Daftar Tugas:
1 - Jawab pertanyaan berikut berdasarkan kutipan renungan di bawah.
(a) Di mana semua bayangan itu terukir besar?
(b) Hidup ini disebut didesain seperti apa?
(c) Apa yang selalu datang berburu?
2 - Salin tanpa perubahan bagian kutipan renungan di bawah, mulai dari "Aku tak tahu" sampai dengan "membunuhku kembali perlahan-lahan.".

Kutipan Terpilih:
● ● ● ●
Aku tak tahu
lagi harus menumpahkan semua perasaan ini ke siapa. Semuanya begitu menyesakkan
dada. Seluruh elemennya serba absurd, fiksi. Cetak biru yang pernah kutorehkan
seakan tak berarti apapun di hadapan sang pembunuh karakter. Semua bayangan itu
nampak jelas, terukir besar di menara langit. Dan tiap kali kumendongak untuk
sekedar menengok saja, maka gambaran itu akan kembali muncul dan dengan sekejap
mata akan menukik ke bawah mencoba membunuhku kembali perlahan-lahan.
Aku tahu hidup
ini didesain adil. Kadang menawan, kadang juga kejam. Hanya saja aku tak pernah
benar-benar ada di salah satu kutub itu. Dengan rumitnya jalan yang kulalui,
aku tak pernah tahu, kemana semua ini akan bermuara. Akupun terlampau bodoh
untuk mendefinisikan keajaiban-keajaiban beserta seluruh misteri yang tertangkup
menelungkup menyelubungi titian hidupku. Aku sadar hidup ini tidak dirancang
simpel, sebagai salah sebab musabab kita diturunkan ke bumi untuk menguji daya
tahan kita sebagai spesies kelas wahid, semuanya memang semata-mata untuk
meretas misteri alam. Maka kemudian layaklah bila kompleksitas mendapat penghargaan.
Pemahaman inilah yang merajut benang-benang kegalauan menjadi filsafat
kesadaran dan membuka mataku bahwa jalan di depan ‘masih panjang’. Namun, deru waktu selalu datang berburu. Menagih
segala janji yang tak sekalipun pernah kuberi. Maka terhempas jua segala asa.
● ● ● ●
Data Tersedia:
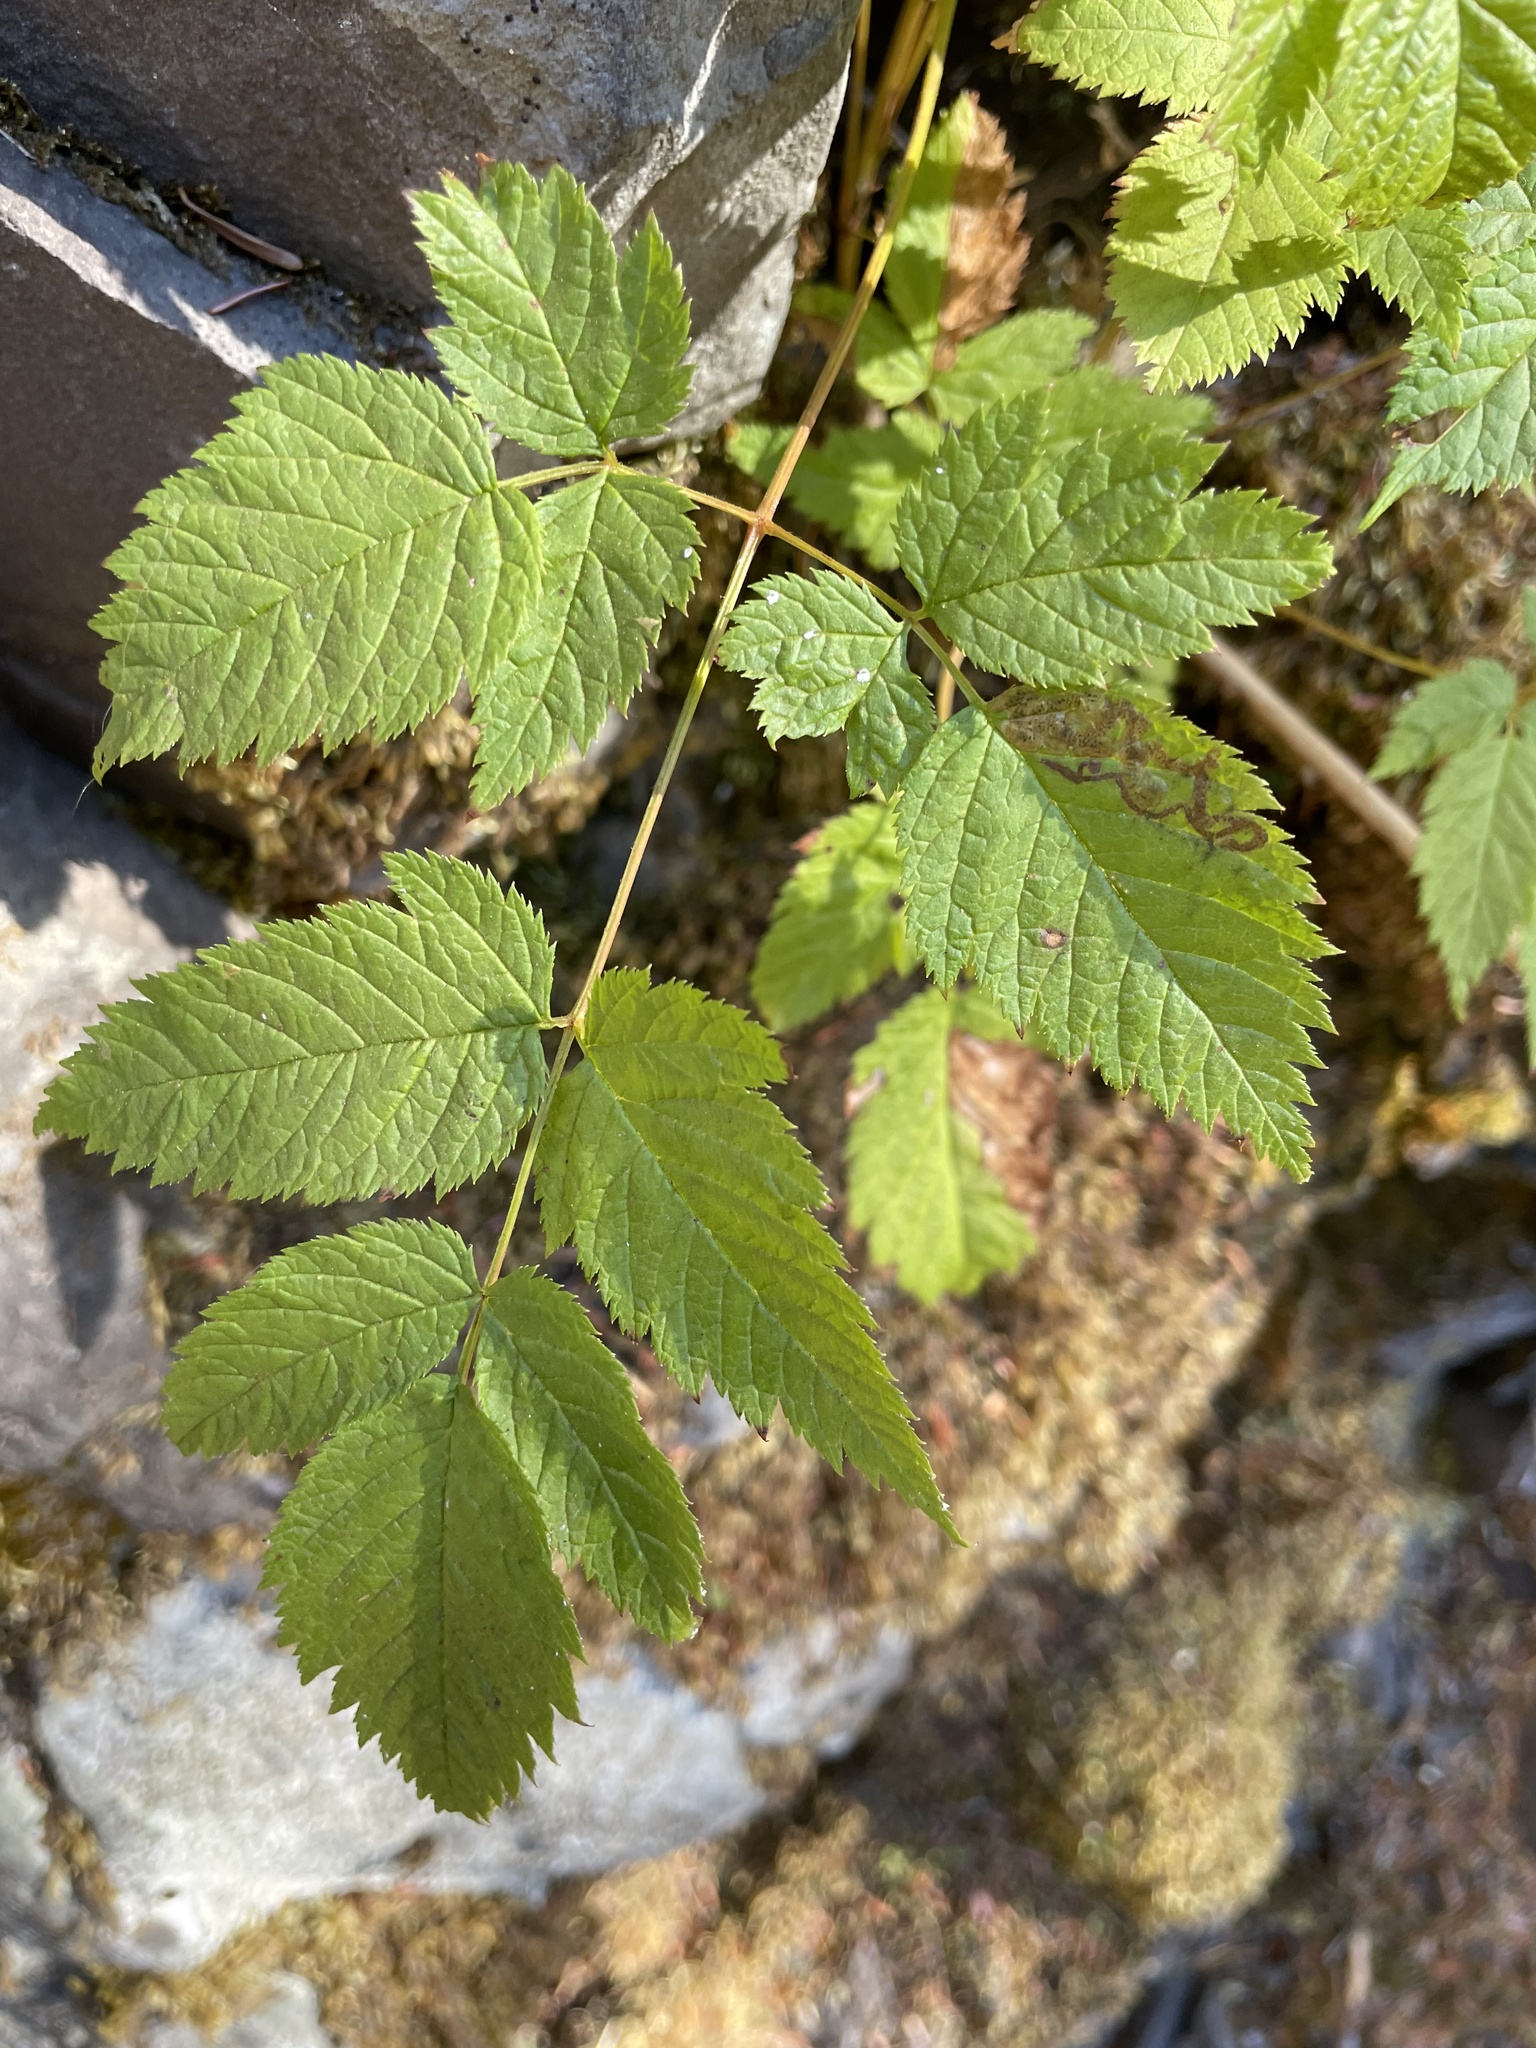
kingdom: Plantae
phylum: Tracheophyta
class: Magnoliopsida
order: Rosales
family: Rosaceae
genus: Aruncus
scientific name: Aruncus dioicus
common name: Buck's-beard
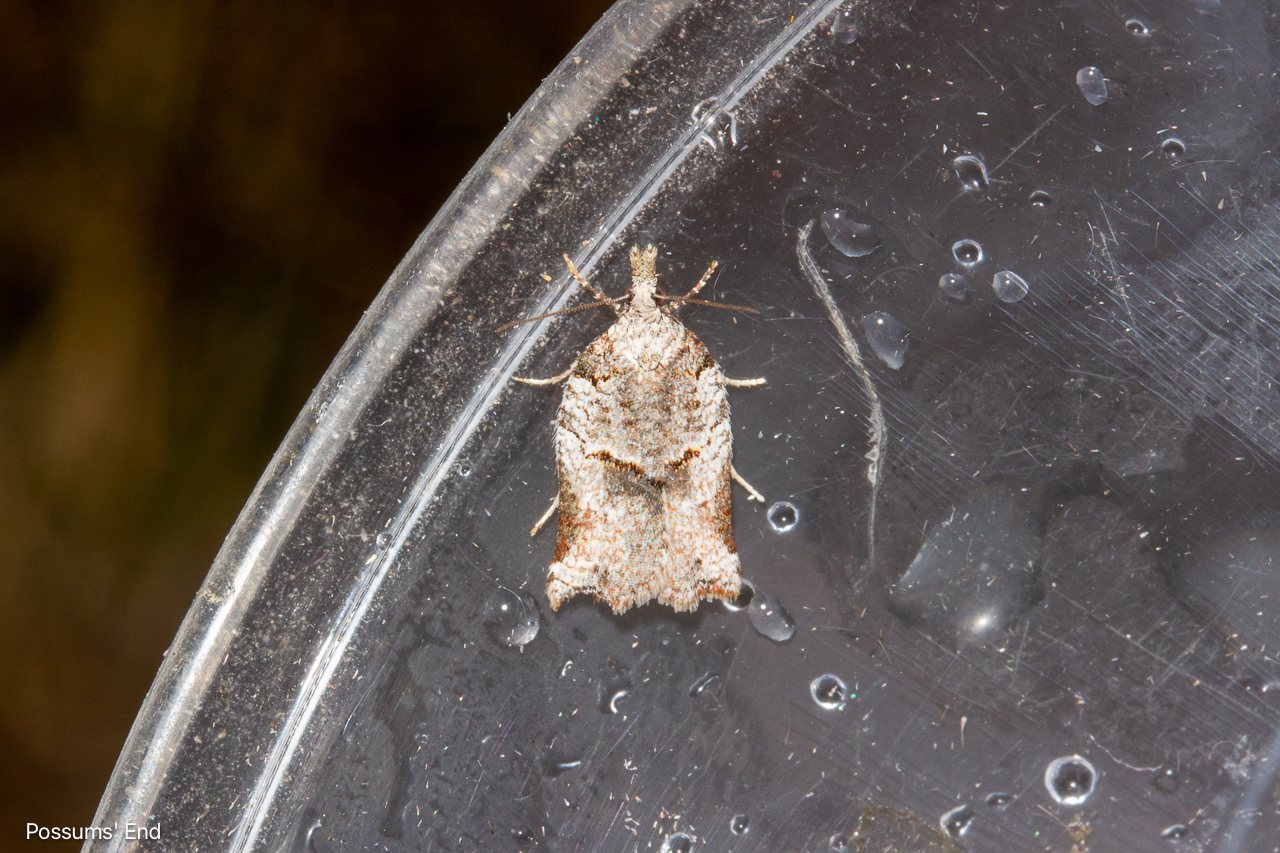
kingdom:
● ● ● ●
Hasil Tiap Tugas:
1 -
(a) Di menara langit.
(b) Adil.
(c) Deru waktu.

2 -
Aku tak tahu
lagi harus menumpahkan semua perasaan ini ke siapa. Semuanya begitu menyesakkan
dada. Seluruh elemennya serba absurd, fiksi. Cetak biru yang pernah kutorehkan
seakan tak berarti apapun di hadapan sang pembunuh karakter. Semua bayangan itu
nampak jelas, terukir besar di menara langit. Dan tiap kali kumendongak untuk
sekedar menengok saja, maka gambaran itu akan kembali muncul dan dengan sekejap
mata akan menukik ke bawah mencoba membunuhku kembali perlahan-lahan.